* **What you will do**
Exact reproduction is required for the lines below starting at the line with "When testing your" and ending at the line with "how to apply", both included. No other lines, and no pictures.

* **Data records**
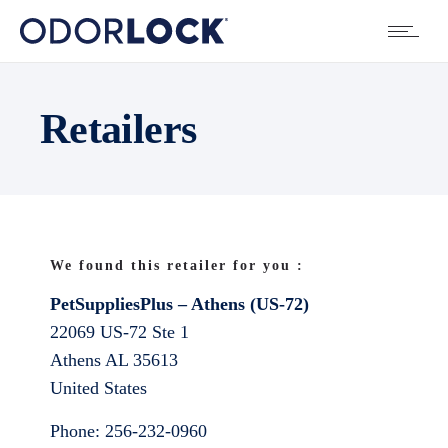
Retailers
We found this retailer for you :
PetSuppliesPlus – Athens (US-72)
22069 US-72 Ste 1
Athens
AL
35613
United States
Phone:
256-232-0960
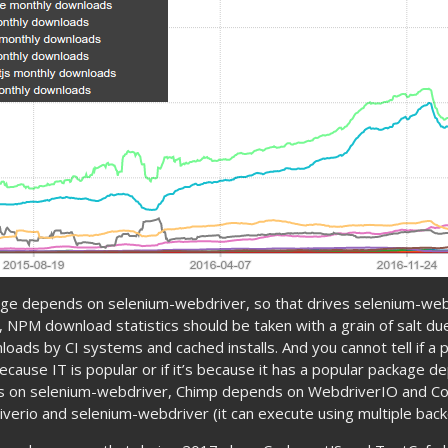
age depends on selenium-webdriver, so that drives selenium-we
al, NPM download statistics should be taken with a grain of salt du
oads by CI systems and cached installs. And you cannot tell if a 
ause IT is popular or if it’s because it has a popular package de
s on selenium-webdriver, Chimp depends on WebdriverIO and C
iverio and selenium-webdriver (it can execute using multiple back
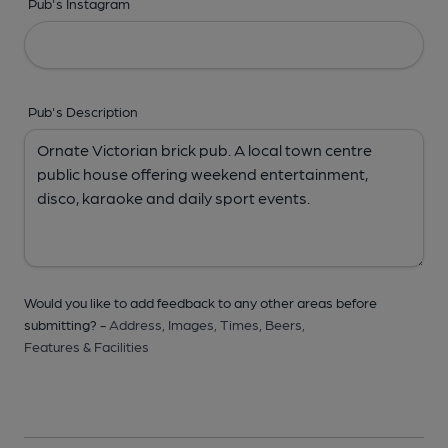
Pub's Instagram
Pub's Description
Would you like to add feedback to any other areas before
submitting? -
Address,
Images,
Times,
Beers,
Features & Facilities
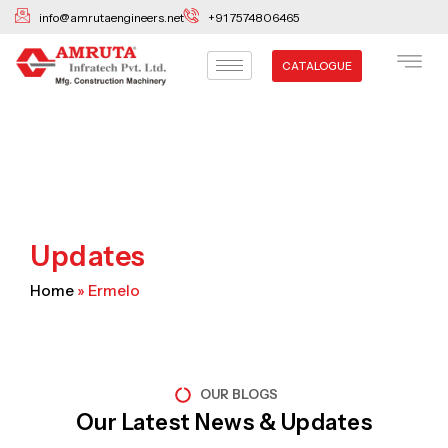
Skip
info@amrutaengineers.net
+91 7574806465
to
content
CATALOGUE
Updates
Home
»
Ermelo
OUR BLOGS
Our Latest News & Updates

--

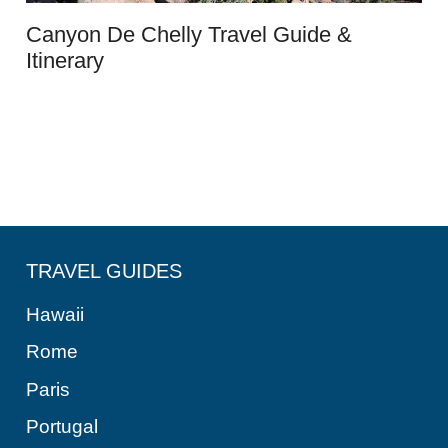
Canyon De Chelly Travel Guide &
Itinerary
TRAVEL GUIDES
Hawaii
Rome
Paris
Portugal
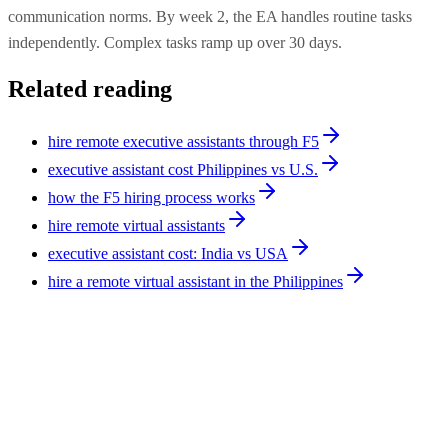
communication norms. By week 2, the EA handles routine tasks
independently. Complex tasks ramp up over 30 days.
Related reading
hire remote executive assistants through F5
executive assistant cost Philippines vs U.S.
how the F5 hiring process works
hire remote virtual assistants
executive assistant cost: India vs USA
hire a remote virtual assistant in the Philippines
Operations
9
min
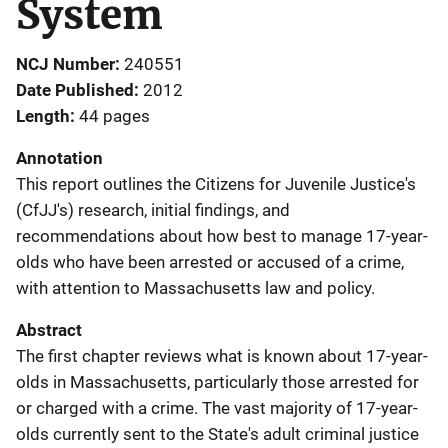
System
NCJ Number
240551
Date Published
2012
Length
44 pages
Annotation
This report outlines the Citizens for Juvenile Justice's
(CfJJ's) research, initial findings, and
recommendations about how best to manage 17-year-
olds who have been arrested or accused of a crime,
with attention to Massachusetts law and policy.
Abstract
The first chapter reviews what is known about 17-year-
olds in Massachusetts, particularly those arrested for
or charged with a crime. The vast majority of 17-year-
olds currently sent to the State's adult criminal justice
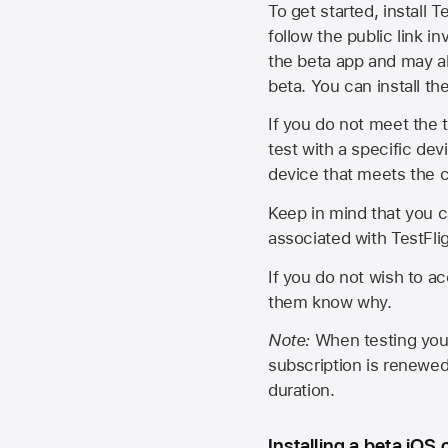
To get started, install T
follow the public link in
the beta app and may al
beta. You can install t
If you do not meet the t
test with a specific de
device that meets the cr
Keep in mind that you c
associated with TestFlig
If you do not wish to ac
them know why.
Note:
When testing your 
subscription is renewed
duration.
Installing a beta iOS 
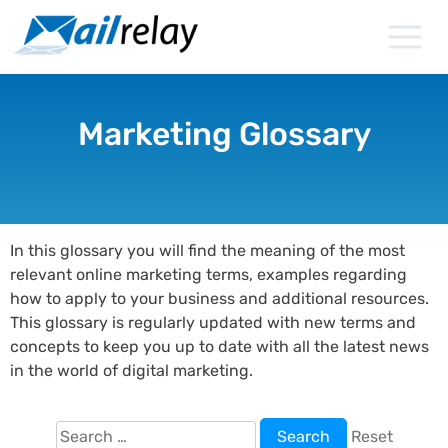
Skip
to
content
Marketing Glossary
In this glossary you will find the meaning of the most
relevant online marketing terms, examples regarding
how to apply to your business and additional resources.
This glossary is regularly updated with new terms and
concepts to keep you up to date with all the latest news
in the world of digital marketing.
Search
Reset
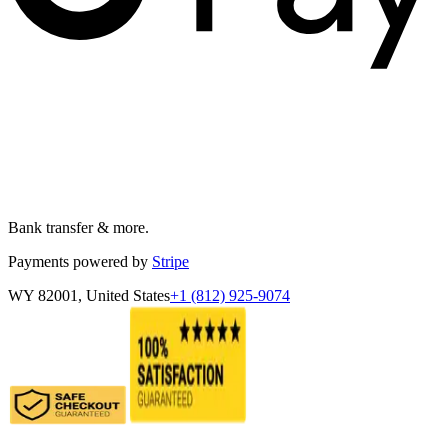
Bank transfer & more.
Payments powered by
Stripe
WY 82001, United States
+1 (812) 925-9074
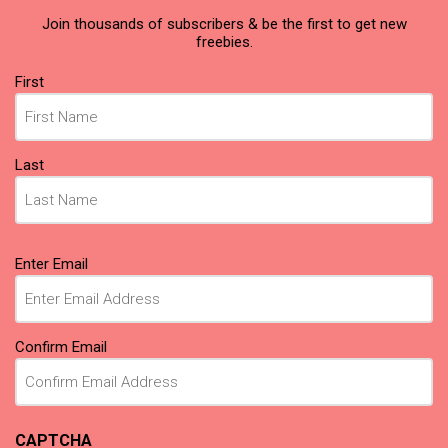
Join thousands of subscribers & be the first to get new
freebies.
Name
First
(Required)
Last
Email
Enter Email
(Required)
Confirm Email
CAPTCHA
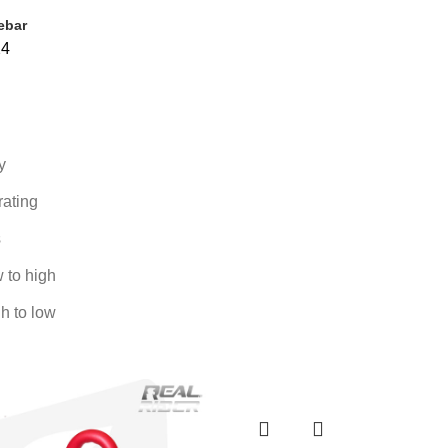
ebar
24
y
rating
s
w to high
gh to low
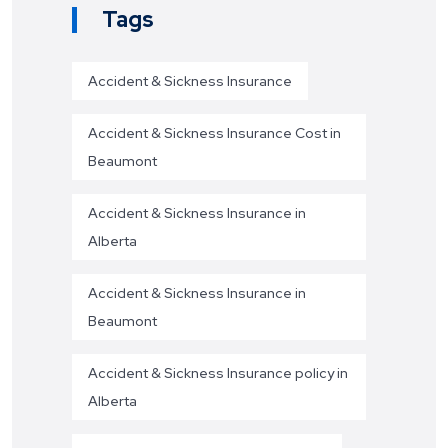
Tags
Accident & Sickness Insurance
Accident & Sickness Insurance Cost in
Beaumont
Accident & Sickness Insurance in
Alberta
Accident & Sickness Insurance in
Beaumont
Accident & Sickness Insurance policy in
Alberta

* **Exercise solution**
When testing your 
subscription is renewed
duration.
Installing a beta iOS 
Skip
to
content
Marketing Glossary
In this glossary you will find the meaning of the most
relevant online marketing terms, examples regarding
how to apply to your business and additional resources.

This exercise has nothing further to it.